Proving Gauss's Theorem: Closed Surface

[rado5]

Homework Statement

Using Gauss's theorem prove that $$\int_{s}\vec{n}ds=0$$ if s is a closed surface.

Homework Equations

Gauss's theorem: $$\int_{V}\nabla.\vec{A}dv= \oint_{s}\vec{A}.\vec{n}da$$

The Attempt at a Solution

In this problem $$\vec{A}$$ is constant so $$\nabla.\vec{A}=0$$ so $$\int_{s}\vec{n}ds= \int_{V}\nabla.\vec{A}dv=0$$

Please tell me if it is wrong. Is there a better solution?

 

[rado5]

I think in this problem $$\vec{A}=(1,1,1)$$ is it correct? So $$\nabla.\vec{A}=0$$

 

[Dick]

I think in this problem $$\vec{A}=(1,1,1)$$ is it correct? So $$\nabla.\vec{A}=0$$

Not quite. The integral of nds is a vector, call it N. If you use A=(1,0,0) that would show that the x component of A is zero, right?

 

[HallsofIvy]

Homework Statement

Using Gauss's theorem prove that $$\int_{s}\vec{n}ds=0$$ if s is a closed surface.

What does this mean? In Gauss's theorem, below, $\vec{A}\cdot\vec{n}$ is a scalar function that you are integrating over the surface of the region. Here, you are integrating a vector valued function, $\vec{n}$, itself, over what? Below you use "da" as a "differential of surface area". What is "ds"? Do you mean "ds" to represent the "vector differential of surface area" that I would call "$d\vec{S}$", the vector perpendicular to the surface with length the differential of surface area:
[tex]\oint d\vec{S}= \oint \vec{n}\cdot \vec{n}dS[/itex] (and my "dS" is your "da"). Apparently not, because in that case, your "A" below is just the the normal vector $\vec{n}$ itself, not a constant vector and $\0\int d\vec{S}= 0$ is not true!

Homework Equations

Gauss's theorem: $$\int_{V}\nabla.\vec{A}dv= \oint_{s}\vec{A}.\vec{n}da$$

The Attempt at a Solution

In this problem $$\vec{A}$$ is constant so $$\nabla.\vec{A}=0$$ so $$\int_{s}\vec{n}ds= \int_{V}\nabla.\vec{A}dv=0$$

Please tell me if it is wrong. Is there a better solution?

 

[gabbagabbahey]

I think the main idea here is to take note of the fact that for any constant vector $\textbf{A}$, you can say

$$\int_{\mathcal{S}}\textbf{A}\cdot\textbf{n}da=\textbf{A}\cdot\int_{\mathcal{S}}\textbf{n}da$$

And from here, just apply Gauss' theorem.

 

[Dick]

Not quite. The integral of nds is a vector, call it N. If you use A=(1,0,0) that would show that the x component of A is zero, right?
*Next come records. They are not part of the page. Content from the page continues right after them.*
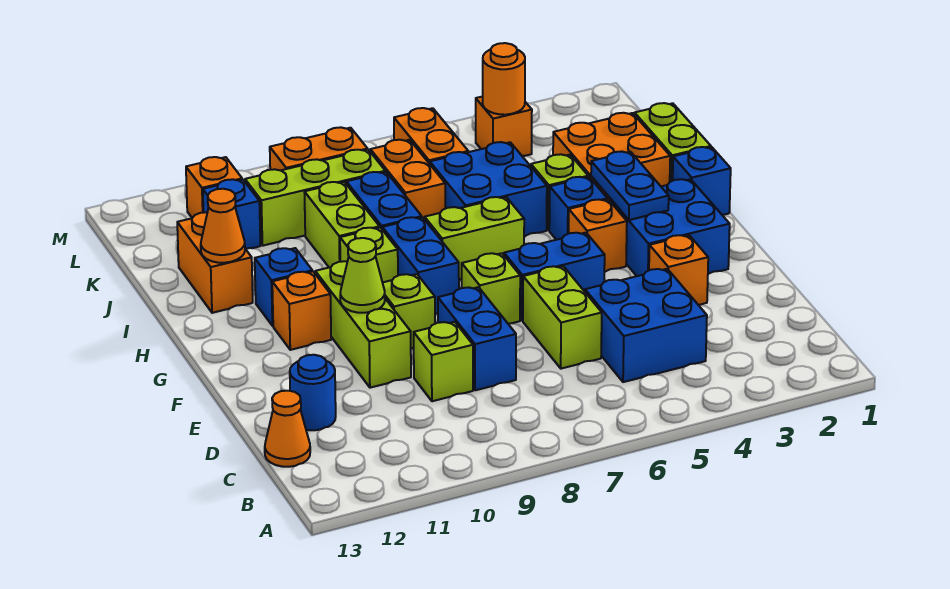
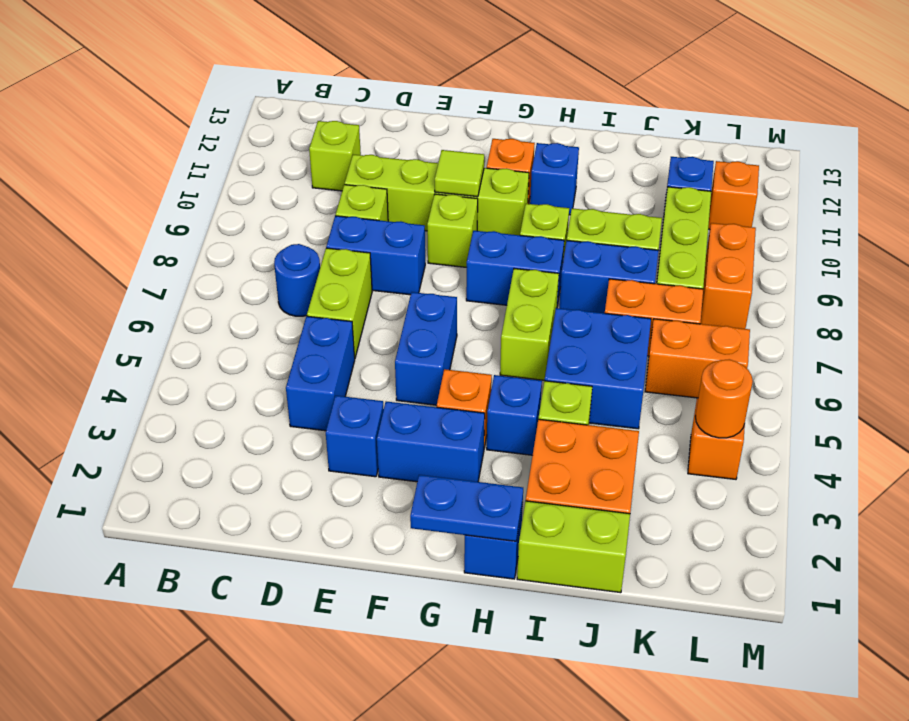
blue brick C4:D5 level 1 -> blue brick D4:D5 level 1
orange cone C13 level 1 -> none
lime brick D6:E6 level 1 -> lime brick D6:D7 level 1
blue round brick D12 level 1 -> blue round brick C7 level 1
orange brick E3 level 1 -> blue brick E3 level 1
lime brick E10:G10 level 1 -> lime brick D10:G10 level 1
blue brick F2:G3 level 1 -> blue brick F3:G3 level 1
lime brick F7 level 1 -> lime brick C11 level 1
lime cone F10 level 2 -> lime tile F10 level 2
blue plate G3:H3 level 2 -> blue plate G1:H1 level 2
orange brick I12:J12 level 1 -> none
orange cone I12 level 2 -> none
Right, gabbagabbahey. In the above post I meant to say "that would show that the x component of n ds is zero". Ooops.

 

[rado5]

Ok, first of all I would like to thank all of you for your great generosity to make me understand this problem.

Now I think I can prove it, and this is my work.

$$\int_{s}\vec{n}da= \int_{s}(n_{x},n_{y},n_{z})da= (\int_{s}n_{x} da ,\int_{s}n_{y} da ,\int_{s}n_{z} da)$$

$$\int_{s}n_{x} da= \int_{s}(\vec{i}.\vec{n})da= \int_{V}\nabla.\vec{i}dv= \int_{V}0 dv= 0$$

And now I can say that $$\int_{s}\vec{n}da= 0$$

 

[Dick]

Ok, first of all I would like to thank all of you for your great generosity to make me understand this problem.

Now I think I can prove it, and this is my work.

$$\int_{s}\vec{n}da= \int_{s}(n_{x},n_{y},n_{z})da= (\int_{s}n_{x} da ,\int_{s}n_{y} da ,\int_{s}n_{z} da)$$

$$\int_{s}n_{x} da= \int_{s}(\vec{i}.\vec{n})da= \int_{V}\nabla.\vec{i}dv= \int_{v}0 dv= 0$$

And now I can say that $$\int_{s}\vec{n}da= 0$$

That's it.

 

[rado5]

Thank you very much, you are all wonderful instructors and I do respect you a lot. I would like to donate to this wonderful site, but unfortunately in my terrible country, we have no credit cards and no western union, previously I had wanted to donate to http://ocw.mit.edu but I couldn't.